A la suite de cela, il fut strictement interdit d’employer la langue des signes dans les cours d’école suisses, sous peine de châtiments corporels. Il n’était pas rare que les mains des élèves sourds soient attachées dans leur dos pour les empêcher d’utiliser des signes pendant la leçon. Même Franz Eugen Sutermeister (1862-1931), fondateur de l’Association suisse pour organisations de sourds et malentendants (actuellement Sonos), était partisan d’une discipline stricte et de l’interdiction de la langue des signes.
L’assouplissement se produisit avant tout grâce à l’activisme de la fin des années 1970 et du début des années 1980, qui permit aux personnes sourdes de bénéficier d’une protection renforcée de l’État en Suisse.
Le débat perdure quant au rôle, à la place et à l’utilisation de la langue des signes dans notre pays. Avec sa grammaire et sa syntaxe uniques ainsi que ses expressions chargées d’émotion, la langue des signes contribue à la diversité linguistique intrinsèque de la Suisse. En Suisse alémanique, on dénombre cinq dialectes régionaux en langue des signes – à Zurich, Berne, Bâle-Ville, Lucerne et Saint-Gall – en plus de la langue des signes alémanique standardisée et des versions pour le français et l’italien.

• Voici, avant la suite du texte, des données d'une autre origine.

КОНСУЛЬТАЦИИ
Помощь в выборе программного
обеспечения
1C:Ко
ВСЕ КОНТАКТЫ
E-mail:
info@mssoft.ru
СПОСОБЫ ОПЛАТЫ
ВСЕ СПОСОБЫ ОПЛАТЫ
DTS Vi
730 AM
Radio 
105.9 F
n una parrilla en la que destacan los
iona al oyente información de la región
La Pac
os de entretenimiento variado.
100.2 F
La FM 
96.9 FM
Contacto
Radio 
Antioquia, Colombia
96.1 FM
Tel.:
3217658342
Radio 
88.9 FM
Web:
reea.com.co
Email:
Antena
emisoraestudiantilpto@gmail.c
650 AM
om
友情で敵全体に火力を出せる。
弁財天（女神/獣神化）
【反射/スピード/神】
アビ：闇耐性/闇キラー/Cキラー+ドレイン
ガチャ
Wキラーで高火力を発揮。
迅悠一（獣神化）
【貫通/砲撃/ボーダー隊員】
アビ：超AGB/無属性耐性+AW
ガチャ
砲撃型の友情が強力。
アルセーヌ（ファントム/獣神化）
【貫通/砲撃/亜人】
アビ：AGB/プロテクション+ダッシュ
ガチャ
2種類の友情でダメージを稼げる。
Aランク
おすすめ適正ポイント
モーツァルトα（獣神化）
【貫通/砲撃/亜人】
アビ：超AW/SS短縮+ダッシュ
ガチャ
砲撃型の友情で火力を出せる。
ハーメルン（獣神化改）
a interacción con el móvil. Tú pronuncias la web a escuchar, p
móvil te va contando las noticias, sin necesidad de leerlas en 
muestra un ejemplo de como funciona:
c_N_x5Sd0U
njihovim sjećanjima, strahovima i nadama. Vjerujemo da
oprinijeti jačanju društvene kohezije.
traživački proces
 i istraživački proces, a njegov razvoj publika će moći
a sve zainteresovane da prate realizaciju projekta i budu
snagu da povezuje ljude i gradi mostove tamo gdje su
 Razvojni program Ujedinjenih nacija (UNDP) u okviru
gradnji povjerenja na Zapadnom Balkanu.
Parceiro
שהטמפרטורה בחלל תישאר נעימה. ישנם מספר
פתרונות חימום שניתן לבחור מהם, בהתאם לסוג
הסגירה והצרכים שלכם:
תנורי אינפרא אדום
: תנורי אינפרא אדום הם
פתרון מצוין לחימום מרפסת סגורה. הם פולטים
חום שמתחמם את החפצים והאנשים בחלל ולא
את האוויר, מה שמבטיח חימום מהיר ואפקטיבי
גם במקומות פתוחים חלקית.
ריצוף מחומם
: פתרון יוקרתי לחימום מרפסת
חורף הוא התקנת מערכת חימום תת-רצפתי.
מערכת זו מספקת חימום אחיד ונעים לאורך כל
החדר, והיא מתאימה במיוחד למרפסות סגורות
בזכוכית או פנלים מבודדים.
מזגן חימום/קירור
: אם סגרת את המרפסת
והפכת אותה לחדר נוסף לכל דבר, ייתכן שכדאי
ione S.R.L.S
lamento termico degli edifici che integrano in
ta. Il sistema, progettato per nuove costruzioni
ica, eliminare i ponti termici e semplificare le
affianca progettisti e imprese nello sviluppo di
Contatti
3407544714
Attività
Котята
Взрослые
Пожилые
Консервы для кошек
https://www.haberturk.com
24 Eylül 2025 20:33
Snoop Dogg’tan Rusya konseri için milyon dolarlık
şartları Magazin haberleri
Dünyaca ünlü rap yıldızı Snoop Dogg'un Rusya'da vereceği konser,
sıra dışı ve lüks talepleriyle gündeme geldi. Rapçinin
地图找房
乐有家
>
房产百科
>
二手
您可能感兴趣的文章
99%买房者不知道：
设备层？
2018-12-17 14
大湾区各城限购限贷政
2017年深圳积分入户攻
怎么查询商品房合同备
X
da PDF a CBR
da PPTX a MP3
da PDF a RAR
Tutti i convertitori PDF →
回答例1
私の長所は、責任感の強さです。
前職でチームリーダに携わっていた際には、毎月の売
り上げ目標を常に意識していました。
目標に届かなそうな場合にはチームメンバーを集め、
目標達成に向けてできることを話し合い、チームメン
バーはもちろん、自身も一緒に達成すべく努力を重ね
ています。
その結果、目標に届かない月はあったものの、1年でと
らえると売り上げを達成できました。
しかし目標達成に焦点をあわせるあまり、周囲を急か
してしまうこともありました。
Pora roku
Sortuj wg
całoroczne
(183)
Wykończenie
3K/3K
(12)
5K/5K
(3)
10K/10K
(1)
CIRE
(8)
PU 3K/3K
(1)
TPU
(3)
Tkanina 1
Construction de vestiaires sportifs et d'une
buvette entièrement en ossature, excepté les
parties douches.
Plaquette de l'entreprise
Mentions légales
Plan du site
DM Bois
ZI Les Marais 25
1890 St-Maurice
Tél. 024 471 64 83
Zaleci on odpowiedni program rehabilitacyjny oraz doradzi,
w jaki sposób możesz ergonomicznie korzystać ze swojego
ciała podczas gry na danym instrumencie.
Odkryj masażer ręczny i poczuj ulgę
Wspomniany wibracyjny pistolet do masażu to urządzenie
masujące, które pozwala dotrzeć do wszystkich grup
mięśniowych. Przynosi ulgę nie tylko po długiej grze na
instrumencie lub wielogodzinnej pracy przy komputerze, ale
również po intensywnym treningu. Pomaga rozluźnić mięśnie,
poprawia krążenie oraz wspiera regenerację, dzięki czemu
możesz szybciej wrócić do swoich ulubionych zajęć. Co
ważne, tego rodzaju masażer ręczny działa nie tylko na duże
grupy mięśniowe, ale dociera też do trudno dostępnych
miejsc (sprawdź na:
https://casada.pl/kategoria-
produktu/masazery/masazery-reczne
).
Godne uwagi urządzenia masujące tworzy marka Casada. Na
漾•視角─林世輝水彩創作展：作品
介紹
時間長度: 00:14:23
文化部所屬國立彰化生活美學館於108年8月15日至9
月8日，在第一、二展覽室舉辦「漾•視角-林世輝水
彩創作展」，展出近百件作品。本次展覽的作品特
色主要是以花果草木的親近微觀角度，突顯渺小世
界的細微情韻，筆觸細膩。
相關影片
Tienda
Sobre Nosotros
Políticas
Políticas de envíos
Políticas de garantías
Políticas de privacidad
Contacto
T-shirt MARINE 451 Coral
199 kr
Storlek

On estime qu’un million de personnes en Suisse présentent une déficience auditive, dont près de 10 000 sont sourdes de naissance ou le sont devenues dans leur petite enfance à la suite d’un accident ou d’une maladie. La Suisse est l’un des rares pays en Europe à n’avoir pas encore reconnu la langue des signes comme une langue officielle. Ces dernières années, le Conseil fédéral a toutefois envisagé d’évaluer et de revaloriser son statut juridique. En août 2023, les langues des signes ont été inscrites sur la liste des traditions vivantes de la Suisse et reconnues comme patrimoine culturel immatériel.
Des efforts sont actuellement déployés pour amorcer le processus de reconnaissance cantonale de la langue des signes dans les cantons de Vaud, de Berne et du Tessin. Les constitutions zurichoise et genevoise la mentionnent d’ores et déjà explicitement, tandis que la loi sur l’égalité du canton de Bâle-Ville prévoit l’utilisation de cette langue et protège la culture des personnes sourdes.